PSK PSK Bulten KOMKAR Roja Nû Weşan / Yayın Link Arşiv
Dengê Kurdistan
PSK
PSK Bulten
KOMKAR
Roja Nû
Weşan/Yayın
Arşiv
Link
Webmaster
psk@kurdistan.nu
 
 
En büyük devletsiz ulus..

Kemal Burkay

Avrupa Konseyi Parlamenterler Meclisi’nin (AKPM) 4 Ekim 2006 çarşamba günü görüşüp onayladığı Kürtlerle ilgili rapor ve bu rapordaki önerilere uygun olarak aldığı 1519 nolu karar birçok bakımdan önemli.

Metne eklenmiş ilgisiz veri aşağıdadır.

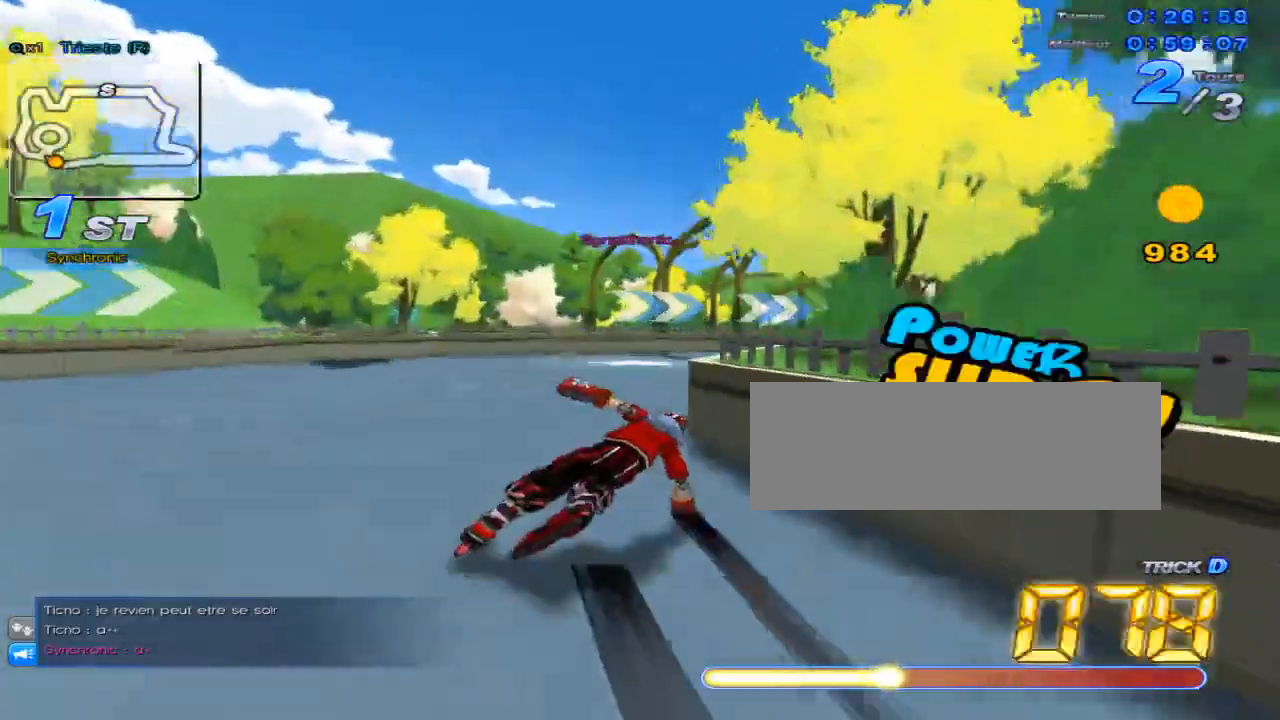
{"keys": ["right", "up", "w"], "events": []}
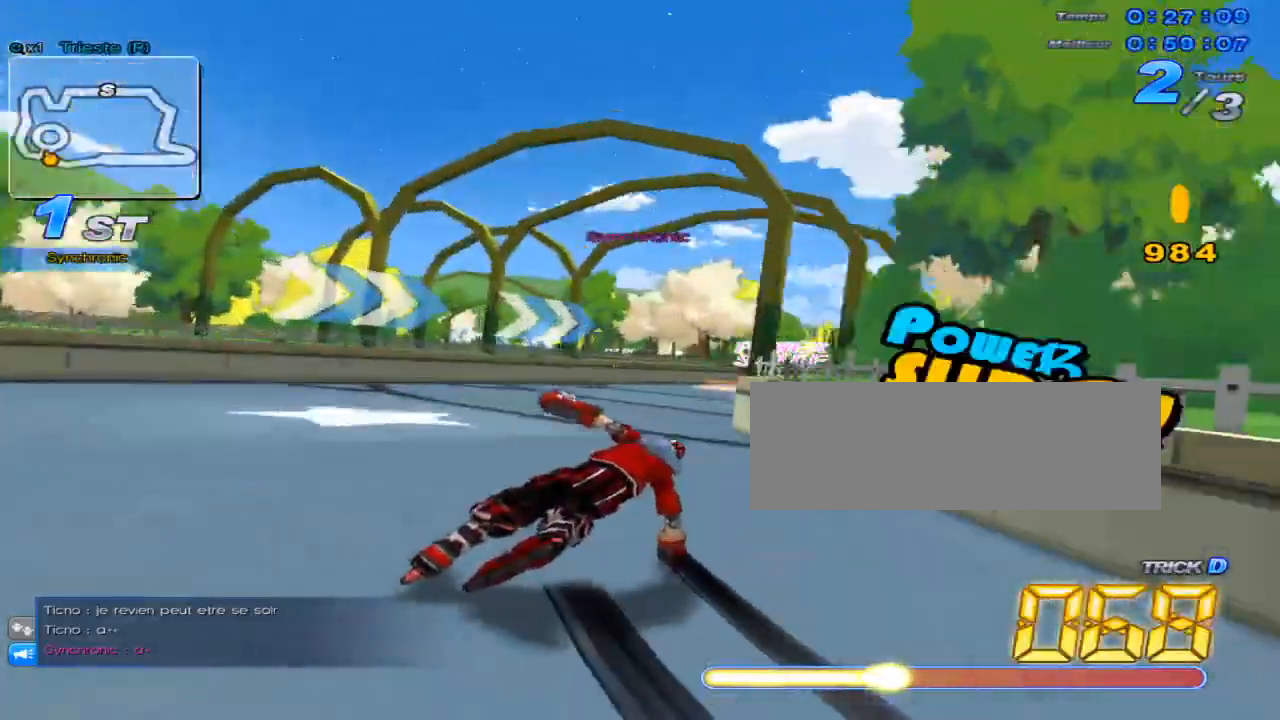
{"keys": ["right", "up", "w"], "events": []}
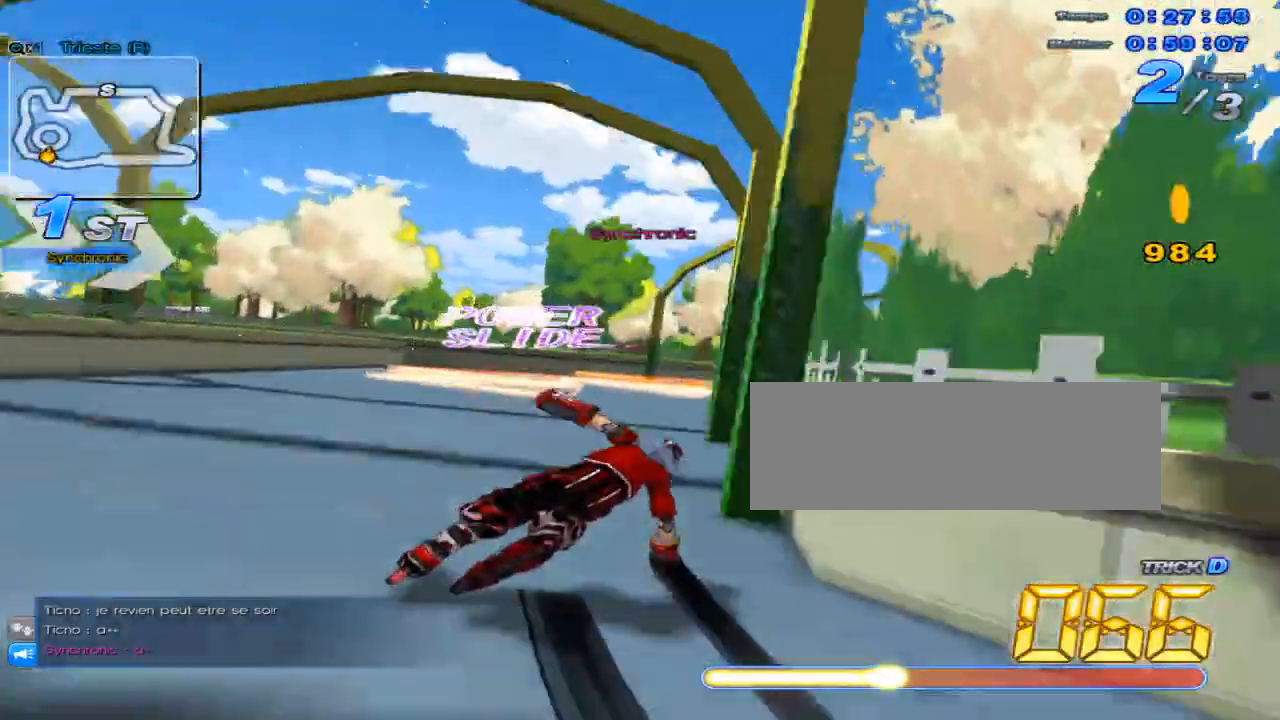
{"keys": ["right", "up"], "events": [[50, "right", "up"], [84, "w", "up"], [117, "w", "down"], [217, "w", "up"], [267, "right", "down"]]}
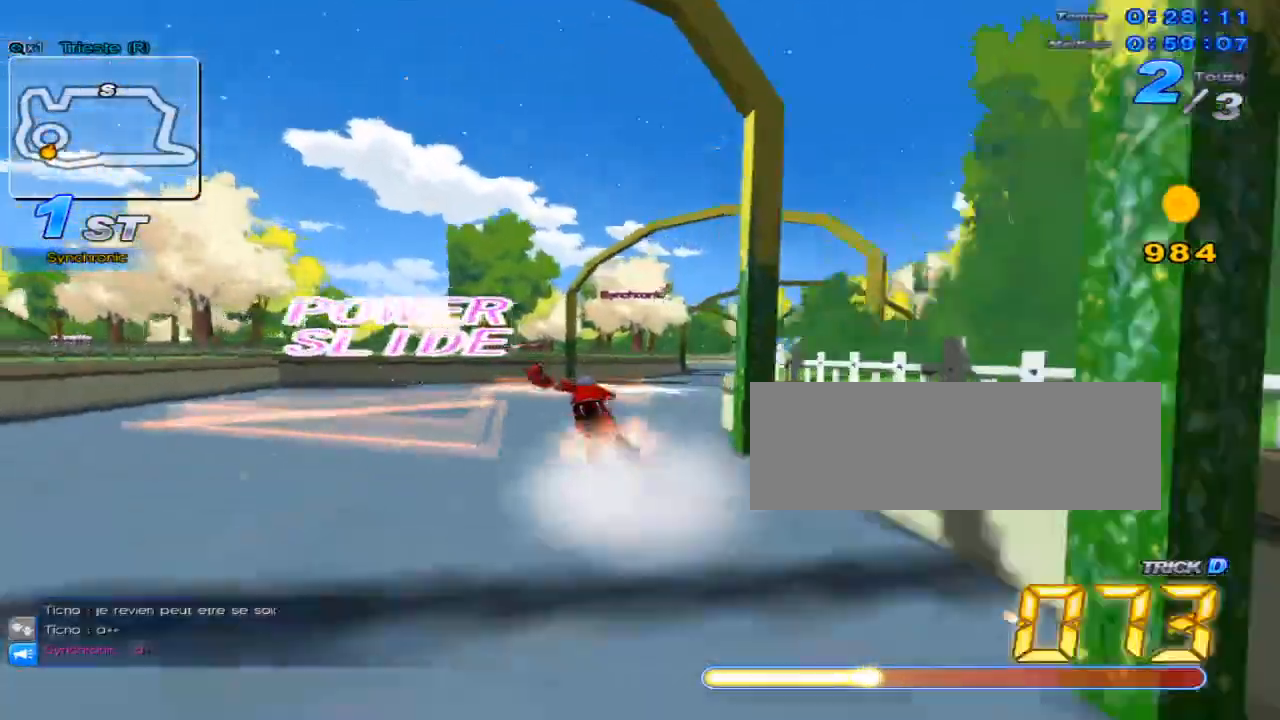
{"keys": ["up"], "events": [[33, "w", "down"], [450, "right", "up"], [450, "w", "up"]]}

İngiliz Parlamenter Lord Russell Johnston tarafından hazırlanan rapor, Kürt tarihi, dili, Kürt nüfusunun bugünkü dağılımı ile ilgili olarak derli toplu bilgi veriyor ve Kürtleri dünyamızda en büyük devletsiz ulus olarak niteliyor. Bu niteleme bile başlıbaşına önemlidir ve Kürtleri yok sayan, ya da bir azınlık gibi bile kabul etmek istemeyen Türkiye’deki ırkçı-sömürgeci çevreler ve Kürdistan’ı aralarında bölüşmüş öteki bölge devletleri bakımından can sıkıcı bir tanımlamadır.

Gerçi, AKPM böyle bir tanımlama yapmasa, yani adını koymasa da Kürtlerin bir ulus olduğu, binlerce yıldan beri bugünkü yurtlarında, yani Kürdistan’da yaşamakta oldukları dünya alemce bilinen bir şey. Ancak bu belirleme, Kürt ulusal varlığı ve sorunun boyutları bakımından bir uluslararası kabuldur, inkarcılara iyi bir cevaptır.

Raporda, Kürdistan’ı aralarında bölüşmüş olan dört ülkedeki Kürt nüfusunun toplam olarak 30 milyon dolayında olduğu belirtiliyor. (Türkiye’de 12-15 milyon, İran’da 8 milyon, Irak’ta 5 milyon, Suriye’de 1,5-2 milyon). Ayrıca Lübnan, çeşitli Kafkas ve Orta Asya ülkelerinde yaşayan Kürt nüfusun miktarı da belirtiliyor ve  Batı Avrupa’da 1,3 milyon, Afganistan’da ise 200.000 dolayında Kürt yaşadığı anlatılıyor.

Türkiye bakımından Kürtlerin nüfusu oldukça düşük gösterilmiş. Biz Kuzey Kürdistan’da ve Türkiye’deki Kürt nüfusunun, toplam nüfusun üçte biri dolayında olduğu kanısındayız. Gerçi sağlıklı istatistikler yok ve bu koşullarda olması mümkün de değil. Ama bu ülkedeki Kürt nüfus 12-15 milyon da olsa az değil. Bu kadarı bile, dünyamızda ulusal devlet kurmuş birçok halkın nüfusundan fazla.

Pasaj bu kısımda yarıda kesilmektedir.